Мы проходим через дверь и идем по кафельному полу, воздух становится свежее, шаги громко отдаются под высоким потолком. Пятеро офицеров полиции сидят вокруг школьной парты, и каждый из них прихлебывает эспрессо, а над ними повисло огромное облако табачного дыма. Поставили рядом узкие стаканы с водой. Я отдал бы все за глоток их воды и каплю кофеина, но я, по ходу, не могу просить об одолжениях. Они перестают разговаривать и откидываются назад в своих скрипящих креслах, начинают внимательно меня рассматривать, а сержант подписывает бумагу и заступает на вахту, показывает на мою бритую голову и делает движение, как будто шьет. Он что-то говорит одному из курильщиков, тот вздыхает и с трудом встает и потягивается, сержант хмурится и уводит меня.

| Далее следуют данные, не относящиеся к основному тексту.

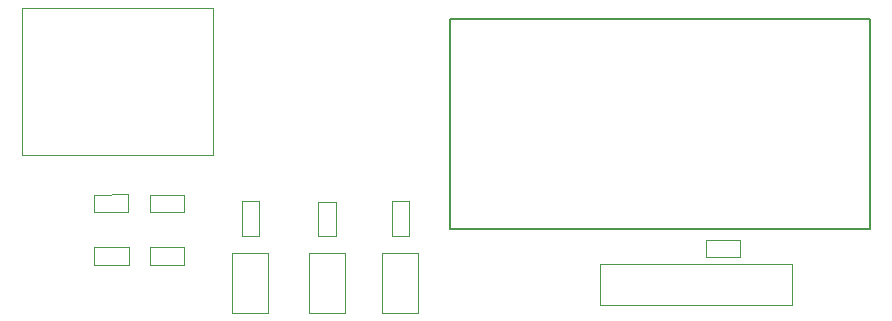
<source format=gbr>
G04 #@! TF.FileFunction,Other,User*
%FSLAX46Y46*%
G04 Gerber Fmt 4.6, Leading zero omitted, Abs format (unit mm)*
G04 Created by KiCad (PCBNEW 4.0.1-3.201512221402+6198~38~ubuntu14.04.1-stable) date Sat 13 Aug 2016 05:43:18 PM PDT*
%MOMM*%
G01*
G04 APERTURE LIST*
%ADD10C,0.100000*%
%ADD11C,0.152400*%
%ADD12C,0.050000*%
G04 APERTURE END LIST*
D10*
D11*
X134620000Y-104775000D02*
X134620000Y-122555000D01*
X170180000Y-104775000D02*
X134620000Y-104775000D01*
X170180000Y-122555000D02*
X170180000Y-104775000D01*
X134620000Y-122555000D02*
X170180000Y-122555000D01*
D12*
X163548000Y-125504000D02*
X147348000Y-125504000D01*
X163548000Y-129004000D02*
X147348000Y-129004000D01*
X163548000Y-125504000D02*
X163548000Y-129004000D01*
X147348000Y-125504000D02*
X147348000Y-129004000D01*
X104527666Y-125578528D02*
X107427666Y-125578528D01*
X104527666Y-124078528D02*
X104527666Y-125578528D01*
X107427666Y-124078528D02*
X107427666Y-125578528D01*
X104527666Y-124078528D02*
X107427666Y-124066528D01*
X104468000Y-121133528D02*
X107368000Y-121133528D01*
X104468000Y-119633528D02*
X104468000Y-121133528D01*
X107368000Y-119633528D02*
X107368000Y-121133528D01*
X104468000Y-119633528D02*
X107368000Y-119621528D01*
X156272000Y-124956000D02*
X159172000Y-124956000D01*
X156272000Y-123456000D02*
X156272000Y-124956000D01*
X159172000Y-123456000D02*
X159172000Y-124956000D01*
X156272000Y-123456000D02*
X159172000Y-123456000D01*
X112102666Y-124078528D02*
X109202666Y-124078528D01*
X112102666Y-125578528D02*
X112102666Y-124078528D01*
X109202666Y-125578528D02*
X109202666Y-124078528D01*
X112102666Y-125578528D02*
X109202666Y-125578528D01*
X129679000Y-120204000D02*
X129679000Y-123104000D01*
X131179000Y-120204000D02*
X129679000Y-120204000D01*
X131179000Y-123104000D02*
X129679000Y-123104000D01*
X131179000Y-120204000D02*
X131179000Y-123104000D01*
X123456000Y-120228000D02*
X123456000Y-123128000D01*
X124956000Y-120228000D02*
X123456000Y-120228000D01*
X124956000Y-123128000D02*
X123456000Y-123128000D01*
X124956000Y-120228000D02*
X124956000Y-123128000D01*
X116979000Y-120204000D02*
X116979000Y-123104000D01*
X118479000Y-120204000D02*
X116979000Y-120204000D01*
X118479000Y-123104000D02*
X116979000Y-123104000D01*
X118479000Y-120204000D02*
X118479000Y-123104000D01*
X112102666Y-119633528D02*
X109202666Y-119633528D01*
X112102666Y-121133528D02*
X112102666Y-119633528D01*
X109202666Y-121133528D02*
X109202666Y-119633528D01*
X112102666Y-121133528D02*
X109202666Y-121133528D01*
X128905000Y-129667000D02*
X131953000Y-129667000D01*
X128905000Y-124587000D02*
X128905000Y-129667000D01*
X131953000Y-124587000D02*
X128905000Y-124587000D01*
X131953000Y-129667000D02*
X131953000Y-124587000D01*
X122682000Y-129667000D02*
X125730000Y-129667000D01*
X122682000Y-124587000D02*
X122682000Y-129667000D01*
X125730000Y-124587000D02*
X122682000Y-124587000D01*
X125730000Y-129667000D02*
X125730000Y-124587000D01*
X116205000Y-129667000D02*
X119253000Y-129667000D01*
X116205000Y-124587000D02*
X116205000Y-129667000D01*
X119253000Y-124587000D02*
X116205000Y-124587000D01*
X119253000Y-129667000D02*
X119253000Y-124587000D01*
X98353500Y-103798500D02*
X98353500Y-116298500D01*
X114603500Y-103798500D02*
X98353500Y-103798500D01*
X114603500Y-116298500D02*
X98353500Y-116298500D01*
X114603500Y-103798500D02*
X114603500Y-116298500D01*
M02*

</source>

Внешний мир прохладен и свеж, и я стараюсь заглотнуть как можно больше кислорода, я направляю кислород в свои кровотоки, чтобы лучше работала сердечная мышца. Воздух пахнет влажностью, темные облака готовы взорваться. Я замечаю, что люди остановились и уставились на меня, и мне неловко, неудобно стоять перед этими честными людьми; и я в первый раз чувствую, что сержант вцепился в мою руку, а свободной рукой он держится за револьвер. Другой офицер открывает заднюю дверь машины без номеров, и я проскальзываю внутрь, пялюсь на уставившихся граждан, а они стоят с распахнутыми ртами, ловят мух. Заводят мотор, и я догадываюсь, что по радио звучит самодовольная речь политика, водитель оживает и ударяет по газам, мы набираем скорость под визг шин и разряды статического электричества. И вот уже мы ползем в медленной пробке, и теперь у меня есть время рассмотреть здания, полоса белого асфальта и серой травы, люди входят и выходят из дверей и смотрят из окон на облака, ждут грозы, узкие дороги, старая жизнь под облупившимся современным фасадом.

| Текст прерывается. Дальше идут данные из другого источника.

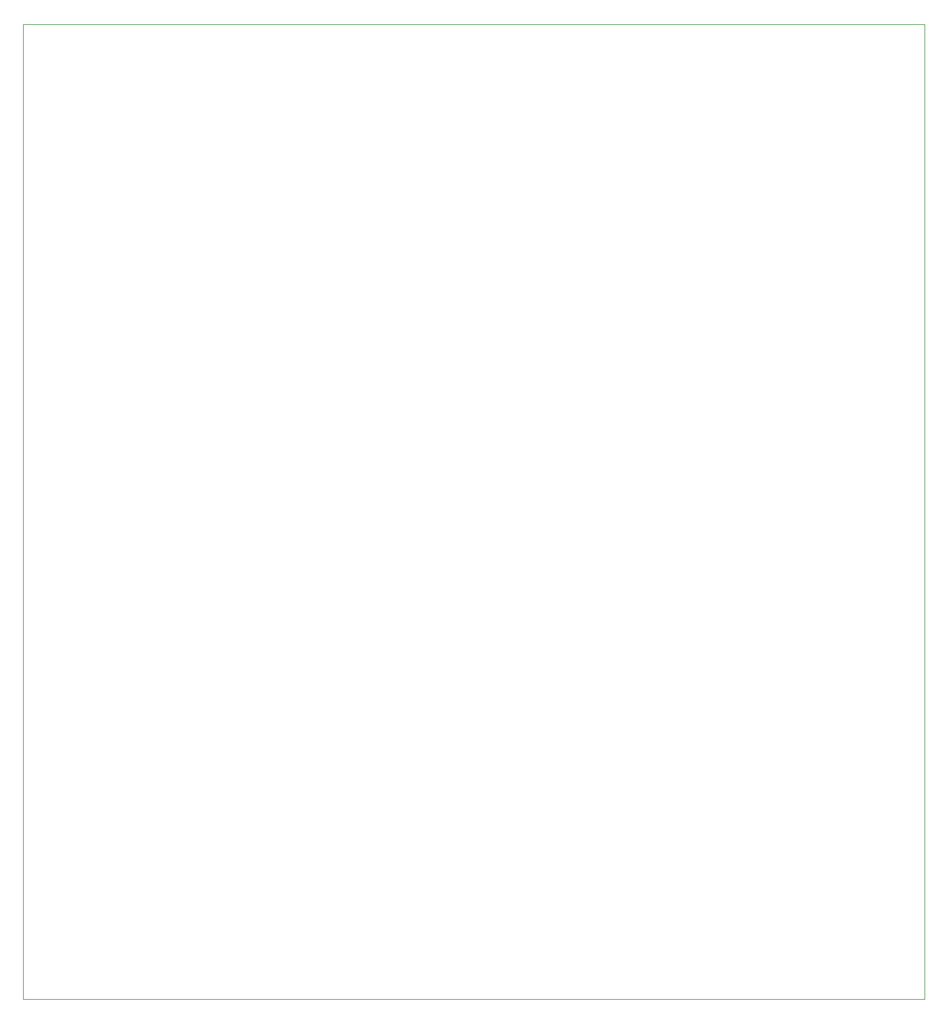
<source format=gm1>
G04 #@! TF.GenerationSoftware,KiCad,Pcbnew,(5.1.10)-1*
G04 #@! TF.CreationDate,2021-09-13T16:17:20-07:00*
G04 #@! TF.ProjectId,keyboard_pcb,6b657962-6f61-4726-945f-7063622e6b69,v0.1*
G04 #@! TF.SameCoordinates,Original*
G04 #@! TF.FileFunction,Profile,NP*
%FSLAX46Y46*%
G04 Gerber Fmt 4.6, Leading zero omitted, Abs format (unit mm)*
G04 Created by KiCad (PCBNEW (5.1.10)-1) date 2021-09-13 16:17:20*
%MOMM*%
%LPD*%
G01*
G04 APERTURE LIST*
G04 #@! TA.AperFunction,Profile*
%ADD10C,0.100000*%
G04 #@! TD*
G04 APERTURE END LIST*
D10*
X168275000Y-35560000D02*
X168275000Y-171450000D01*
X42545000Y-35560000D02*
X168275000Y-35560000D01*
X42545000Y-171450000D02*
X42545000Y-35560000D01*
X168275000Y-171450000D02*
X42545000Y-171450000D01*
M02*

</source>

Молния глушит голос политика, капли дождя быстро заливают лобовое стекло, мой водитель видит, что пробка рассосалась, и набирает скорость, дворники вычерчивают узкий тоннель. Втайне я надеюсь, что он врежется, и в то же время мне хочется, чтобы он ехал медленнее, и, осознавая свою теперешнюю беспомощность, я прижимаюсь к окну, я чувствую пленку стекла на своем лице; я представляю себе запах воды, ее происхождение и круговорот, и теперь она впиталась среди железа и каменной кладки, уже ищет пути обратно в океан, она способна самоочищаться, освобождаться от мертвенной масляной вони и сигаретных окурков. Мы сворачиваем, едва не целуемся с фургоном, ливень усиливается, краденое море омывает, а затем размывает здания, затопляет желоба. Но это длится недолго, и это досадно, солнечный свет чертит радуги в лужах, асфальт раскрашен масляными призмами, наша поездка подходит к концу, и мы резко тормозим перед маленьким вытянутым зданием; и когда мы входим в двери больницы, хватка сержанта становится жестче, мы проходим мимо пациентов и посетителей, мимо медицинского персонала, и они не замечают ни наручников, ни моего эскорта, они поглощены более важными делами. Мы идем по длинным коридорам, отполированным и щедро опрысканным дезинфицирующими средствами, и так может быть в любом месте этого мира. Я растягиваю мышцы ног, мне хочется идти дальше, может, даже легкомысленно побежать, пронестись стометровку, бежать, чтобы чувствовать себя живым, но вместо этого мы заходим в ярко освещенную комнату, где нас ожидают почтенная медсестра и ее молодая ассистентка.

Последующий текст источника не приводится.